« Le cœur… » Uldren réfléchit à la question de sa sœur. Au bout d’un moment, ses souvenirs deviennent confus. Il courait à travers un bosquet épineux, les branches et les épines lacéraient ses joues. De gros fruits giflaient ses épaules et explosaient en libérant une pulpe trop mûre. Des fruits à la forme de lourds Spectres enflés. Il s’est recroquevillé avec Jolyon sous une épaisse toile d’araignée, retenant son souffle alors que des voix se querellaient à proximité. Les battements de son cœur… étaient-ce vraiment les battements de son cœur ? Ou ceux d’un autre ?
Il était dans un bloc d’appartements. Il se souvient de ça. Il était assis dans une buanderie, un endroit avec un sol au carrelage à damier noir et blanc, observant ses corbeaux chuter encore et encore dans le sèche-linge, dans un déluge de plumes noires et un vacarme de claquement de becs. Une Cabal grande et vieille était assise dans la baignoire à sa gauche, frottant son dos avec une brosse métallique. Une Gobeline vex avec le visage d’Alis Li sur l’estomac se tenait derrière un comptoir et vendait de la lessive. « Uldren, dit-elle, vous avez un trou en vous. » La Cabal approuvait d’un grognement. Il baissait les yeux pour s’observer et découvrait un trou noir parfaitement rond dans sa main . Le sèche-linge s’arrêtait de tourner, mais ses corbeaux étaient encore mouillés.
« Uldren. », dit Mara en le remuant.

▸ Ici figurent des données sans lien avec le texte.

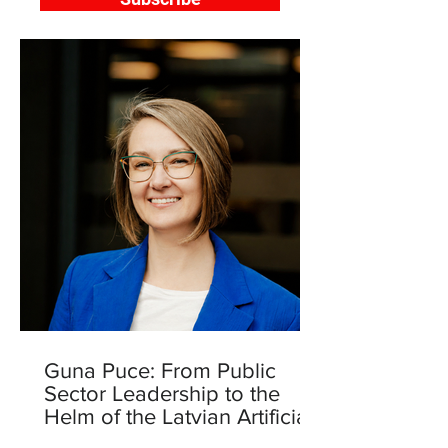
Guna Puce: From Public
Sector Leadership to the
Helm of the Latvian Artificial
Intelligence Centre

D’ordinaire, elle ne touchait personne. « As-tu vu le cœur ? »
Cela semble la chose la plus naturelle du monde qu’un jardin ait un cœur. « Les Vex infestent l’endroit, répond-il. Il leur donne quelque chose dont ils raffolent. Il… les fait pousser vers ceux qu’ils veulent être. »

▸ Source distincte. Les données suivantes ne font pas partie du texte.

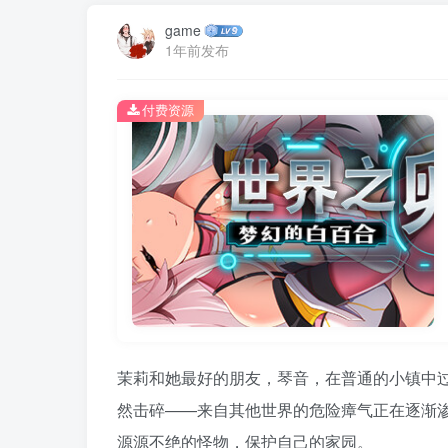
game
1年前发布
付费资源
茉莉和她最好的朋友，琴音，在普通的小镇中
然击碎——来自其他世界的危险瘴气正在逐渐渗
源源不绝的怪物，保护自己的家园。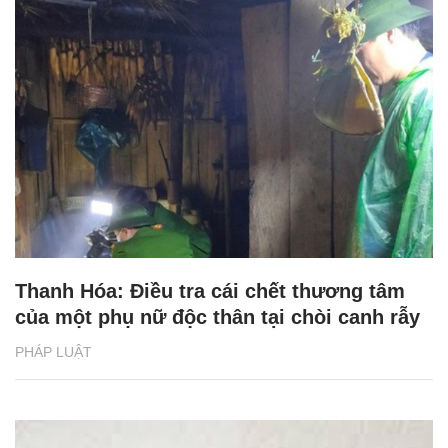
Thanh Hóa: Điều tra cái chết thương tâm
của một phụ nữ độc thân tại chòi canh rẫy
PHÁP LUẬT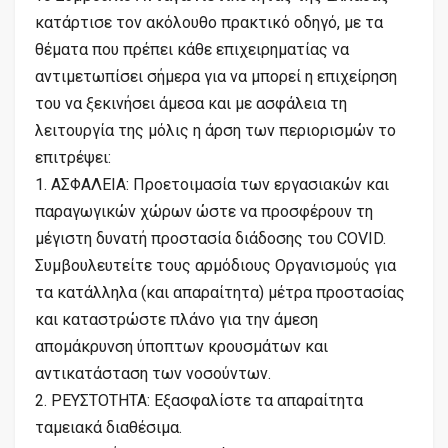
κατάρτισε τον ακόλουθο πρακτικό οδηγό, με τα
θέματα που πρέπει κάθε επιχειρηματίας να
αντιμετωπίσει σήμερα για να μπορεί η επιχείρηση
του να ξεκινήσει άμεσα και με ασφάλεια τη
λειτουργία της μόλις η άρση των περιορισμών το
επιτρέψει:
1. ΑΣΦΑΛΕΙΑ: Προετοιμασία των εργασιακών και
παραγωγικών χώρων ώστε να προσφέρουν τη
μέγιστη δυνατή προστασία διάδοσης του COVID.
Συμβουλευτείτε τους αρμόδιους Οργανισμούς για
τα κατάλληλα (και απαραίτητα) μέτρα προστασίας
και καταστρώστε πλάνο για την άμεση
απομάκρυνση ύποπτων κρουσμάτων και
αντικατάσταση των νοσούντων.
2. ΡΕΥΣΤΟΤΗΤΑ: Εξασφαλίστε τα απαραίτητα
ταμειακά διαθέσιμα.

« Tu n’as pas répondu à la question », réplique Mara froidement. C’est une observation tout à fait raisonnable. C’est la chose la plus étrange qu’Uldren l’ait jamais entendu dire.
« Quoi que soit le cœur de cet endroit, dit-il lentement, c’est une graine, je pense, une graine laissée là pour pousser. Comme un… un nodule de Lumen. Ou…, l’idée le frappe comme le tonnerre, ou un fil de détente. Un appât fait pour attirer ceux qui cherchent et détruisent ce qu’ils ne comprennent pas. »
Un appât pour les Gardiens. Un appât pour marquer un certain jalon dans le rétablissement du Voyageur .« Je t’ai demandé de ne jamais aller là-bas », s’exclame Mara, le regard incendiaire. Elle resserre sa cape. « Ne m’es-tu pas dévoué ? »
« Ma sœur, réplique-t-il, bien sûr que si. »
« Et pourtant, tu me défies. »
Oui, pense Uldren. Ne sont-ce pas là la même chose ? Comment est-il possible de tenir à quelque chose si celle-ci ne vous surprend jamais ?
Il se sent tout à coup extrêmement seul.
Mara Sov (alors qu’à notre connaissance elle n’est jamais entrée dans le Jardin Noir) était déjà au courant de la présence du Cœur de Ténèbres. Est-ce la Machine Oracle qui le lui avait déjà montré ? On en sait pas, mais une fois de plus, c’est un fait qui démontre à quel point la Reine a deux coups d’avance.